*Texto de leitura*
==============================
Senna e Prost transformaram o GP mais longo da temporada, 310,527 km, numa prova de arrancada que não durou 500 m. O brasileiro perdeu o pique na largada mas aproveitou-se da potência do motor Honda para dar o troca ainda antes da primeira curva. Um pequeno desvio para a direita, do então líder Prost, abriu-lhe a porta. Tão rápido como criou a oportunidade, Alain fechou o ângulo. Só que Senna já estava com o bico do carro na zona de perigo. Nota-se pela TV que o brasileiro ainda tentou tirar o corpo passando por cima da zebra. Só na hora de frear é que Senna lavou as mãos. Deixa bater, deve ter pensado.
Nem em seus sonhos mais raivosos de vingança Senna poderia ter imaginado uma cena tão favorável a uma revanche. Numa situação de disputa de título como a que aconteceu no Japão, é injusto tentar achar um culpado para a batida. Prost, encarnando o papel de vítima, puxa o coro das lamentações. "Não esperava que Senna fosse capaz de uma manobra dessas. Não sei como ele pode guiar assim. Ele viu que tinha perdido a corrida na largada e aí forçou passagem numa hora impossível", disse. O francês chamou Senna de "fanático" e "iluminado". O brasileiro reagiu com simplicidade aos ataques do derrotado francês. "No ano passado eu perdi o título numa batida. Esse ano ganhei. A única diferença é que foi no começo da prova", falou.
Em um dia de trovão, a Ferrari reclamou que a F-1 está virando corrida de Stock Car. O chefe da equipe italiana, Cesare Fiorio, só se esqueceu de lembrar que seu segundo piloto, Nigel Mansell, perdeu a corrida por ter se comportado como um piloto de "Dragster". O inglês estragou a que deve ter sido a troca de pneus mais rápida do mundo, 5s87, acelerando antes da hora. Quando os mecânicos puseram a sua máquina no chão, a transmissão, que não é de ferro, arrebentou. O presidente da Fisa, Jean-Marie Balestre, classificou o espetáculo de muito triste. Ele defende a tese de interrupção da prova para uma nova largada. Diz que era a única maneira de se "preservar o esporte". Mas, no momento, estão descartadas eventuais punições ao brasileiro. Ayrton pode comemorar em paz seu segundo título.

Emoção do GP do Japão dura apenas 9s28
Durou apenas 9s28 a emoção no GP do Japão, disputado ontem no circuito de Suzuka. Logo depois do acidente envolvendo Ayrton Senna (McLaren/Honda) e Alain Prost (Ferrari), que tirou os dois pilotos da corrida e deu o bicampeonato ao brasileiro, a 15ª etapa desta temporada foi monótona até o seu final.
==============================
*Exercício 1*
De acordo com o texto sobre o GP do Japão, quanto tempo levou a troca de pneus de Nigel Mansell?
*Exercício 2*
Segundo o texto sobre o GP do Japão, por que Nigel Mansell perdeu a corrida? Responda em uma a três frases.
*Exercício 3*
Prossiga com o texto sobre o GP do Japão a partir da última frase apresentada.

[Dados de pontos de referência do esqueleto]
==============================
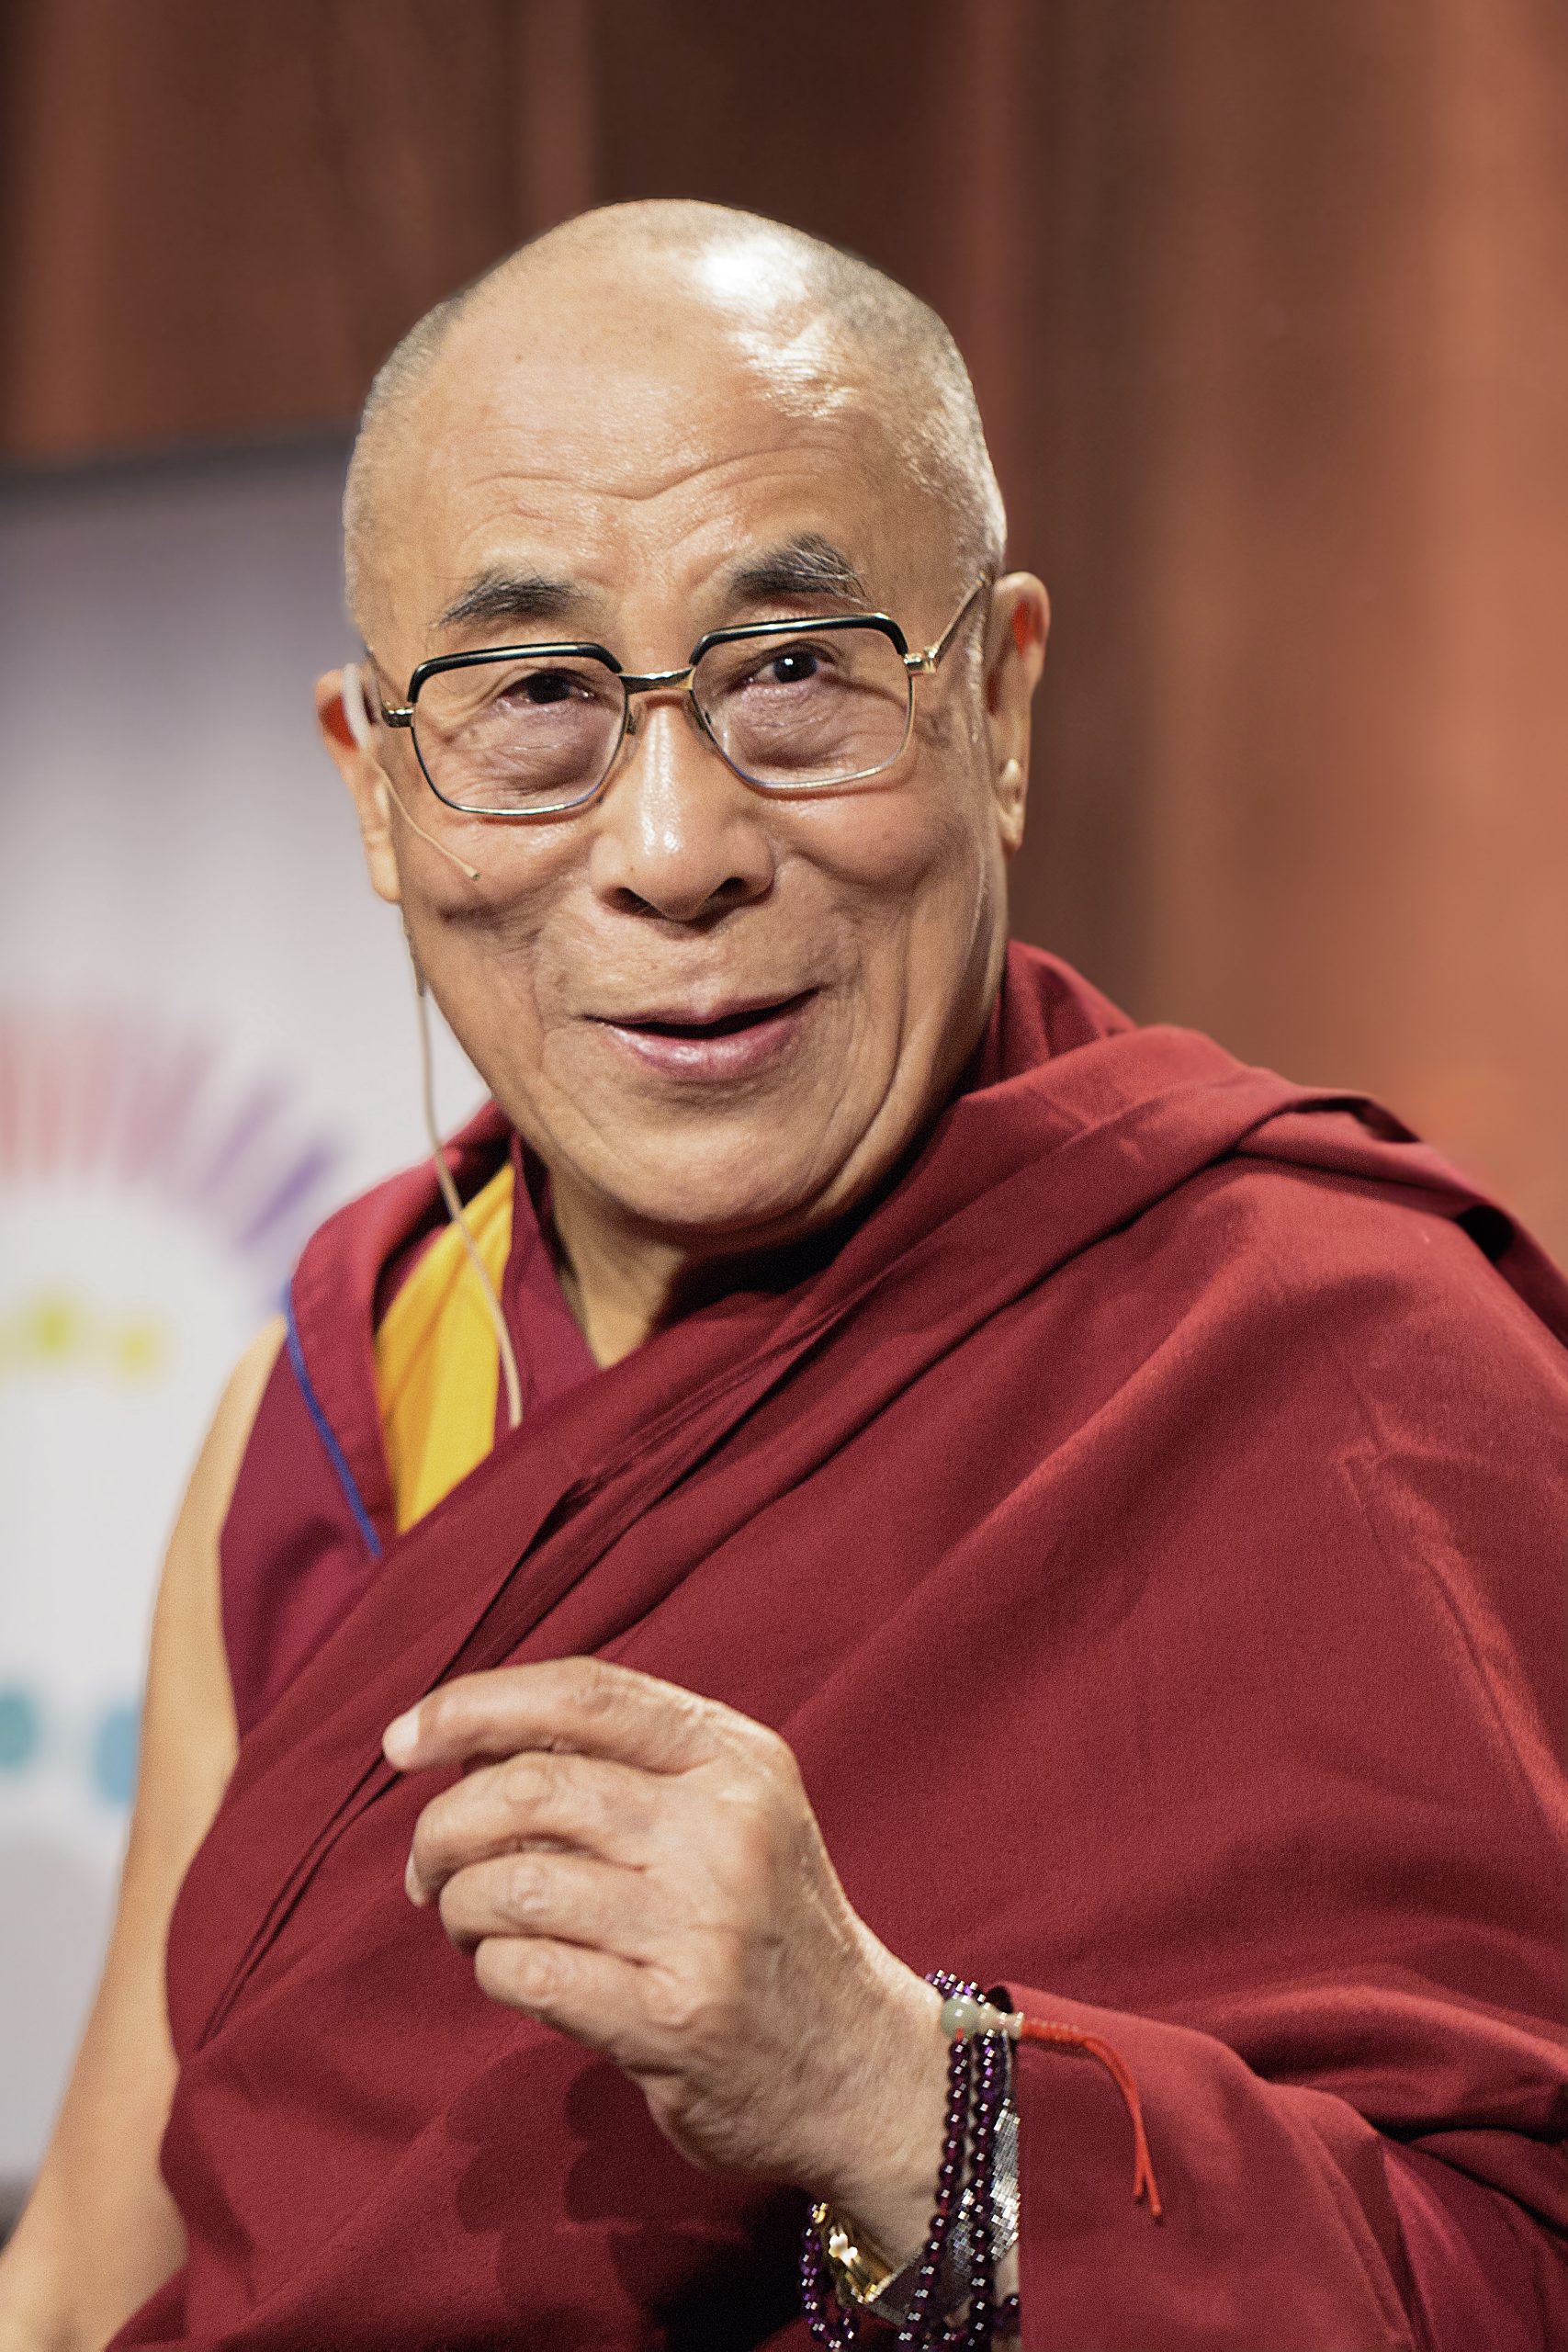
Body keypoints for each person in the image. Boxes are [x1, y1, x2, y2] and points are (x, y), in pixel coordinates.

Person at [1, 198, 1563, 2352]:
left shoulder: (1351, 1365)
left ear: (998, 698)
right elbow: (97, 2272)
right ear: (375, 789)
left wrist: (887, 2088)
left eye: (796, 676)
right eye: (533, 697)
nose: (671, 845)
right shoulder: (352, 1389)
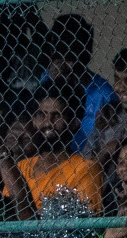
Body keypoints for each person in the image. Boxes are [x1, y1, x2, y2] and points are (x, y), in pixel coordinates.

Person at [0, 87, 106, 215]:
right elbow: (8, 216)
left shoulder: (86, 168)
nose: (48, 123)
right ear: (34, 120)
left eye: (57, 116)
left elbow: (83, 225)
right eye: (42, 114)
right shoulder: (21, 167)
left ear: (74, 122)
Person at [39, 13, 115, 156]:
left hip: (89, 162)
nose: (68, 67)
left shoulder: (102, 93)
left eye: (73, 59)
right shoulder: (46, 80)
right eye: (60, 59)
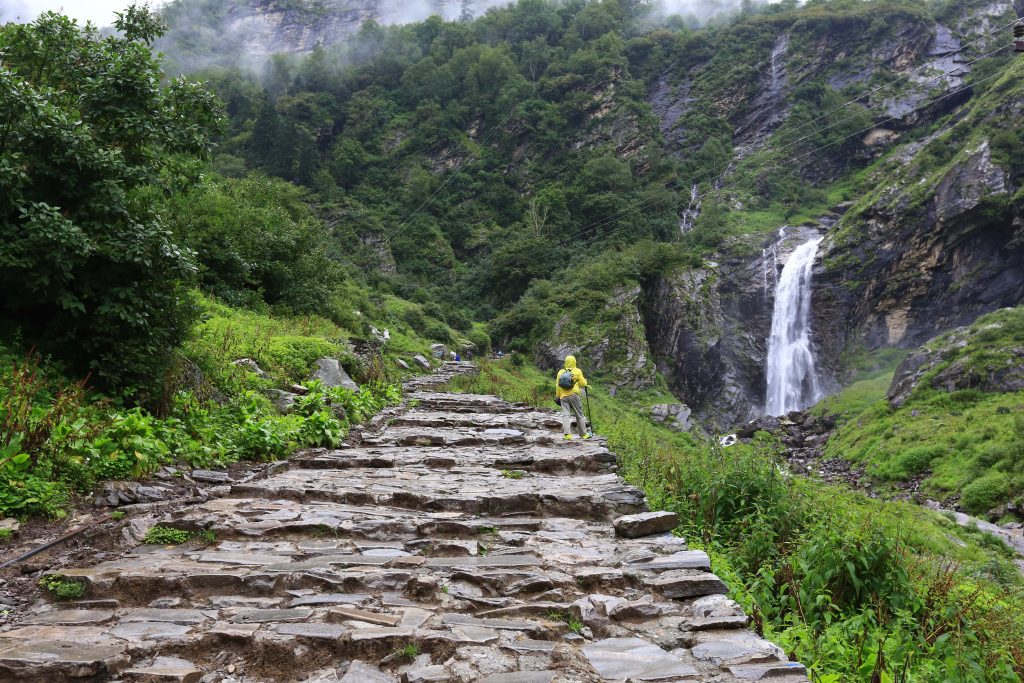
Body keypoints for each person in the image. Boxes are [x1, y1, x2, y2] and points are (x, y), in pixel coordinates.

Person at [555, 355, 591, 440]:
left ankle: (567, 435)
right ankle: (583, 434)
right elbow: (582, 383)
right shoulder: (577, 371)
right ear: (574, 362)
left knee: (565, 415)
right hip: (574, 395)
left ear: (566, 362)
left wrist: (558, 396)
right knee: (579, 415)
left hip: (563, 396)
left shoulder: (560, 372)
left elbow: (557, 385)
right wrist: (585, 383)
==============================
*Sua resposta 1*
5s87.

*Sua resposta 2*
Mansell acelerou antes da hora durante a troca de pneus. Quando os mecânicos puseram o carro no chão, a transmissão arrebentou, e ele perdeu a corrida.

*Sua resposta 3*
Contribuíram também para aumentar o desinteresse as saídas de Gerhard Berger (McLaren/Honda) e de Nigel Mansell (Ferrari), que abandonaram a prova nas voltas número 2 e 26, respectivamente. Ou seja, nenhum dos quatro carros mais potentes da temporada terminaram a corrida. Foi a primeira vez que isso aconteceu neste campeonato. Com o terreno livre, os pilotos brasileiros Nélson Piquet e Roberto Pupo Moreno (ambos da Benetton/Ford) acabaram fazendo uma dobradinha para ficar com o primeiro e o segundo lugar. Em terceiro ficou o japonês Aguri Suzuki (Larrousse/Lamborghini).
Tanto Piquet como Moreno não fizeram ultrapassagens depois da largada. Apenas mantiveram o ritmo e subiram de posição com as saídas de Berger e Mansell. Piquet reconheceu que teria dificuldades se Nigel Mansell retornasse à pista após sua troca de pneus - o inglês teve problemas na caixa de câmbio de sua Ferrari e nem conseguiu andar com os pneus novos. "Se ele voltasse, teria problemas para me manter à frente. A diferença de motor é muito grande", afirmou.
Embora Piquet estivesse sem vencer um GP há três anos - o último foi na Itália, em 87 -, a vitória de ontem pode ser considerada normal para um piloto com sua experiência de tricampeão mundial da categoria (81, 83 e 87). A surpresa ficou por conta de Roberto Moreno em segundo e Aguri Suzuki em terceiro. Os dois subiram pela primeira vez na vida ao pódio.
"O carro esteve perfeito. Estou muito satisfeito e aproveito a oportunidade para reafirmar que vou correr na mesma equipe no ano que vem", disse o japonês Suzuki depois da corrida. Ele largou na nona posição e, com o terceiro lugar, marcou quatro pontos: exatamente o dobro do que havia obtido durante todo o campeonato. Com essa vitória, Suzuki firma-se como o piloto mais promissor do Japão.
Em quarto e em quinto lugares ficaram os pilotos da Williams/Renault, respectivamente o italiano Ricardo Patrese e o belga Thierry Boutsen. Os dois pararam para trocar pneus. Aí perderam terreno para as Benetton, que seguiram a corrida toda sem fazer paradas nos boxes. Piquet e Moreno optaram por correr com um pneu com composto mais duro, apostando no equilíbrio de seus Benetton.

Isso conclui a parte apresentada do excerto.